Perhaps you’d like to call (512) 339-1694, text, or email me.

Of a far more subtle nature than the actual loss of a loved one, however, are the losses that are part of the everyday fabric of our lives.  These include the loss of: 

  • Dreams for a closer relationship with a loved one, a relationship in which we are truly seen, understood, and appreciated for who we really are
  • Hope in the future that things will get better if we can just figure out how to “be”, how to “do it just right” or get our loved ones to “do it just right”
  • Time spent holding out for, worrying, being sad or angry about something that’s probably not ever going to happen
  • Love; fear of rejection or abandonment should we show up and say what we really think, how we truly feel; how hurt, angry, or proud we really are.

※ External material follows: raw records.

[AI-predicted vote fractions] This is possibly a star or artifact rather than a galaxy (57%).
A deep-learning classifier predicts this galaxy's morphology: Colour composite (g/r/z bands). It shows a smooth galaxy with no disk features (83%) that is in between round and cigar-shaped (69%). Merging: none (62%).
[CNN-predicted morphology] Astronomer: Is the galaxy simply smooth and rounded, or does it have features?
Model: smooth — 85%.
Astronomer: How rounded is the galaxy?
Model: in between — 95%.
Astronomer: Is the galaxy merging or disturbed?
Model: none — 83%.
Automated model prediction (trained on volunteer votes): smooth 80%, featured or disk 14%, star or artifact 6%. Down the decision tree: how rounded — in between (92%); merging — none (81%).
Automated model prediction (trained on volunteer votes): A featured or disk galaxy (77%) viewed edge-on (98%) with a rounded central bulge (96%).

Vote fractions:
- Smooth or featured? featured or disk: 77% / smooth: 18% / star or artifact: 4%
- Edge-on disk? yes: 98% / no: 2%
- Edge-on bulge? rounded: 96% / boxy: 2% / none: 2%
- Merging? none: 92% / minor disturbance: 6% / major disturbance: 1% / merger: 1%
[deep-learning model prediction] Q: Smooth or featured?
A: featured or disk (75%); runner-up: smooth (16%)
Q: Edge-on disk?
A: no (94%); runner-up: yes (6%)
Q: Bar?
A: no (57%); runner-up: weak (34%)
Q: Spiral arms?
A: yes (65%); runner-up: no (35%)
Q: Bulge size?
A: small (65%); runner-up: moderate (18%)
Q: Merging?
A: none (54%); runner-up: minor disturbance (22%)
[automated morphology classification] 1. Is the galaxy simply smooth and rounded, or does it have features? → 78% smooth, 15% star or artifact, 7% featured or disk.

We spend a lot of time, sometimes a lifetime, in fact, trying to fend off the pain associated with these losses.  It takes a great deal of energy and creativity to keep grief at bay.  The following are just some of the infinite number of ways we “protect” ourselves from grieving these internal losses:

lack of confidence, overconfidence, fear of showing vulnerability, difficulty with trust, taking a “one-up” or “one-down” position, self-loathing, substance abuse, addiction, anxiety, depression, mood disturbance, anger management issues, abuse, illness, chronic pain, under-functioning, over-functioning/caretaking, passivity, aggression, and violence.

This “protection” however, can come at a great cost to us, to our relationships, our productivity, and our enjoyment and zest for life.  How sad!  Grieve and risk losing others, or “protect” yourself from grief and risk losing yourself; and then you end up losing others anyway.  Not much of a choice!   

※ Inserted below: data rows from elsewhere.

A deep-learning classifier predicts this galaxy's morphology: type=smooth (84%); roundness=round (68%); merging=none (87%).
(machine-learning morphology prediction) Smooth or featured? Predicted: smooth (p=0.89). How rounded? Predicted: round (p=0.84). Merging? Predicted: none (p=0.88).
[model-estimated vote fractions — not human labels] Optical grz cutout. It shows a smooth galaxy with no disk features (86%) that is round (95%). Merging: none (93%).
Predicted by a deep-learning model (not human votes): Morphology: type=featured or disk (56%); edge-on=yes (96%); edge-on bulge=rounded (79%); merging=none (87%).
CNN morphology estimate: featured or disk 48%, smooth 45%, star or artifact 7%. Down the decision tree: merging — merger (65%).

The psychotherapy that I offer provides a potential solution to this dilemma. Much of the work that we do in therapy is a kind of Bereavement Counseling; recognizing what we are afraid to lose, compromises we’ve made along the way in order to avoid the pain of mourning our losses, courageously facing our losses, and then grieving the losses together.

By sharing your grief, going through the grieving process together, you can experience a renewed sense of and appreciation and compassion for yourself, your relationships, and your life.

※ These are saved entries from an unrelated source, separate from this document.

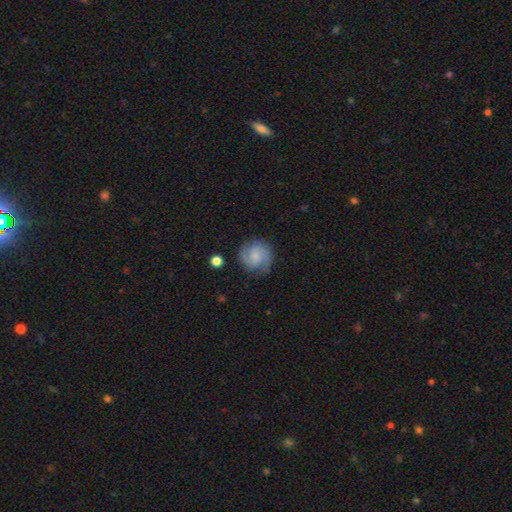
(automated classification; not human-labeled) featured or disk 60%, smooth 32%, star or artifact 8%. Down the decision tree: edge-on disk — no (98%); bar — no (69%); spiral arms — yes (92%); spiral arm count — 2 (60%); spiral winding — tight (46%); bulge size — small (63%); merging — none (77%).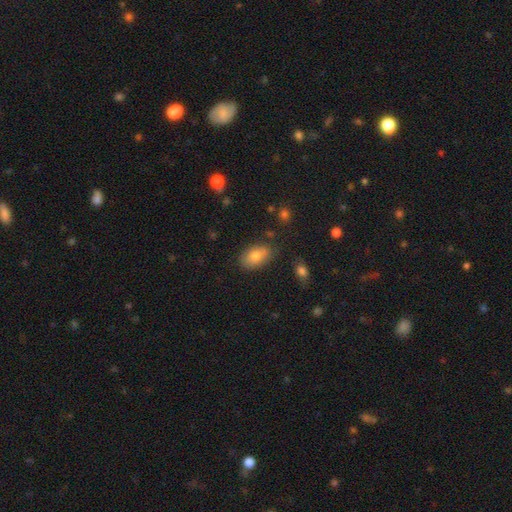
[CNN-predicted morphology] smooth_or_featured: smooth (p=0.78) [alt: featured or disk p=0.13]
how_rounded: in between (p=0.91) [alt: round p=0.07]
merging: none (p=0.79) [alt: minor disturbance p=0.15]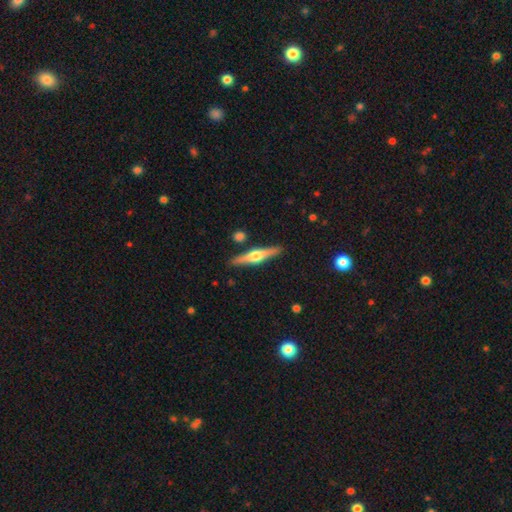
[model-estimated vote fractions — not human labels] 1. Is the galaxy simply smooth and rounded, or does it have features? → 68% featured or disk, 27% smooth, 5% star or artifact.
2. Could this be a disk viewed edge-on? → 97% yes, 3% no.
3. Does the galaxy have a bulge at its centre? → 93% rounded, 4% boxy, 2% none.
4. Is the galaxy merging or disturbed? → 88% none, 7% minor disturbance, 3% merger, 2% major disturbance.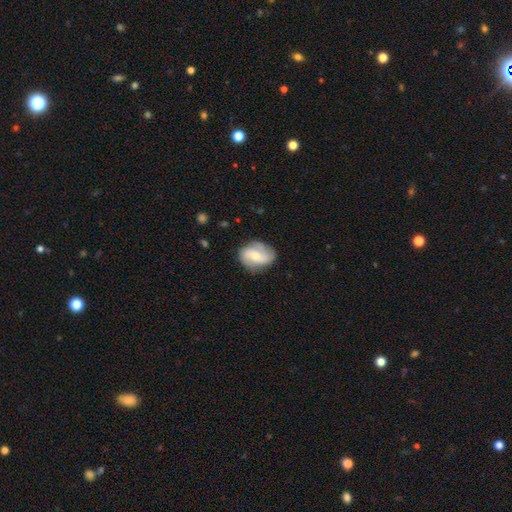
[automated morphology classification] This is likely a featured or disk galaxy (63%). It is clearly not viewed edge-on (97%). Bar: possibly no (46%). Spiral arm pattern: clearly yes (90%). Spiral arm count: likely 2 (66%). Spiral winding: marginally medium (42%). Central bulge: possibly moderate (47%). Merging: likely none (74%).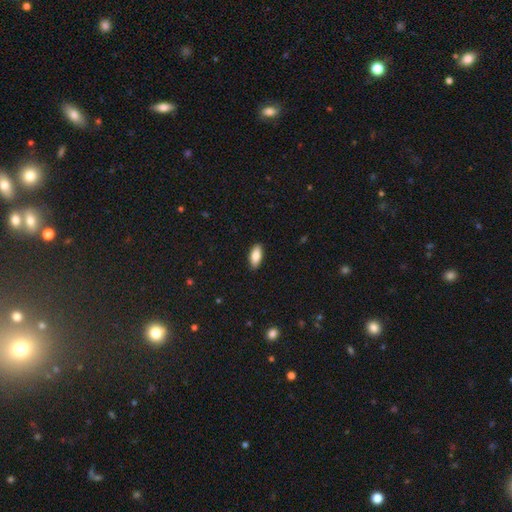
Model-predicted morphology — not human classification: Smooth or featured?
  - smooth: 83% *
  - featured or disk: 11%
  - star or artifact: 6%
How rounded?
  - in between: 86% *
  - cigar-shaped: 12%
  - round: 2%
Merging?
  - none: 89% *
  - minor disturbance: 8%
  - major disturbance: 2%
  - merger: 1%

For a more in-depth explanation of why grief work can be so difficult, how and why we try to avoid it, and how I can help you to move through the grief process, please refer to my ARTICLE on Grief and Loss.

Also, for additional information on books and organizations on the topic of grief and loss  which may be helpful, please see the RESOURCES section.

If you’d like additional information, would like to discuss whether Bereavement Counseling might be helpful for you, or to set up an appointment to begin the bereavement process, please feel free to call (512) 339-1694, text, or email me. I look forward to hearing from you.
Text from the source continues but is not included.